▸ Data to use:
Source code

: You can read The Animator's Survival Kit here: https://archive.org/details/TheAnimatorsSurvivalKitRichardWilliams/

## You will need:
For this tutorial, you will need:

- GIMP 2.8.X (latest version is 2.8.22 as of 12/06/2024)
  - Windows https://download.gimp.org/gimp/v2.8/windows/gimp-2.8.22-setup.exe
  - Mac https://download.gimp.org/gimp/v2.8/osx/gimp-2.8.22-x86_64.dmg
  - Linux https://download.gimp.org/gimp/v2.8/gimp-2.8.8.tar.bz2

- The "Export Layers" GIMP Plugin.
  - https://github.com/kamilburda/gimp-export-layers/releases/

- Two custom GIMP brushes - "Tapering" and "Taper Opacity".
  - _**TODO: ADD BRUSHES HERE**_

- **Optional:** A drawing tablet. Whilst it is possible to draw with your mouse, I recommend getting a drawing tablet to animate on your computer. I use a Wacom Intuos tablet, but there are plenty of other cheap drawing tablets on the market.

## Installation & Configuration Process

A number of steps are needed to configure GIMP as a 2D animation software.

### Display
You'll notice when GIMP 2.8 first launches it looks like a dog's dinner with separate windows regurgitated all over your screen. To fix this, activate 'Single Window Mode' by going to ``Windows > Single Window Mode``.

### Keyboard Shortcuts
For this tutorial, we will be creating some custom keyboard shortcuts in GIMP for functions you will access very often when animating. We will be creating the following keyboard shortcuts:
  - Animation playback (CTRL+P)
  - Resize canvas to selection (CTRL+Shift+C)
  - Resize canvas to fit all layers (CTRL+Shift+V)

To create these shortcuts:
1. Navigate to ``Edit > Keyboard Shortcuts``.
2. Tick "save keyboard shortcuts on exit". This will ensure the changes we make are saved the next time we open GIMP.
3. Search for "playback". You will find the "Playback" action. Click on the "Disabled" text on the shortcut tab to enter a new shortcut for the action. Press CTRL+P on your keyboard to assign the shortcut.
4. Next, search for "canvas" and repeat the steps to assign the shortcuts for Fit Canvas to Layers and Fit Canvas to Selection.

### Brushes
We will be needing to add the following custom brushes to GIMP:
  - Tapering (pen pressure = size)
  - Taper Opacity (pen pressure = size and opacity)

▸ Task description: Collect every line from the items above that contains the string "Windows". Treat uppercase and lowercase letters as different.

▸ Written response:
  - Windows https://download.gimp.org/gimp/v2.8/windows/gimp-2.8.22-setup.exe
You'll notice when GIMP 2.8 first launches it looks like a dog's dinner with separate windows regurgitated all over your screen. To fix this, activate 'Single Window Mode' by going to ``Windows > Single Window Mode``.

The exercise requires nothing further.